Wie ist das Essen in der Mensa?

Ich achte schon auf gesunde Ernährung und finde in der Mensa eigentlich immer was, was mir schmeckt und in meinen Ernährungsplan passt. Eine absolute Schwäche habe ich aber für Grünkohl. Der ist in unserer Mensa einfach sowas von lecker.

Hast du einen Tipp für Erstis?

Ich kann allen Erstsemester*innen empfehlen, an den Orientierungswochen teilzunehmen.
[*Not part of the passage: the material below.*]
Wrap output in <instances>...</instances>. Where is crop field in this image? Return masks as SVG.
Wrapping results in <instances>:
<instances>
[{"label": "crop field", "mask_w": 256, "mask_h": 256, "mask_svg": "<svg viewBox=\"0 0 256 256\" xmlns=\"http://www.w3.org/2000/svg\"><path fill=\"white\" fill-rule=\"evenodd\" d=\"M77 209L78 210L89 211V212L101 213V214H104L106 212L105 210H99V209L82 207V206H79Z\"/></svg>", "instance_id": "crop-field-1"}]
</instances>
Da entstehen erste Bekanntschaften, Lerngruppen und man findet schon so viele Antworten auf organisatorische Fragen, dass der Start dann einfach um einiges leichter fällt.

Gibt es noch etwas, was du loswerden möchtest?

Ja, tatsächlich. Wer nach der Schule noch nicht gleich die ganz konkrete Vorstellung davon hat, was er oder sie beruflich machen will, sollte sich einfach nicht unter Druck setzen. Ausbildung oder Studium, Praktikum oder Auszeit und Reisen … das Leben ist ein Weg und wir haben einfach so viele Möglichkeiten, ihn individuell für uns zu gestalten. Diese Vielfalt ist aus meiner Sicht auch ein großer Vorteil unseres Bildungssystems.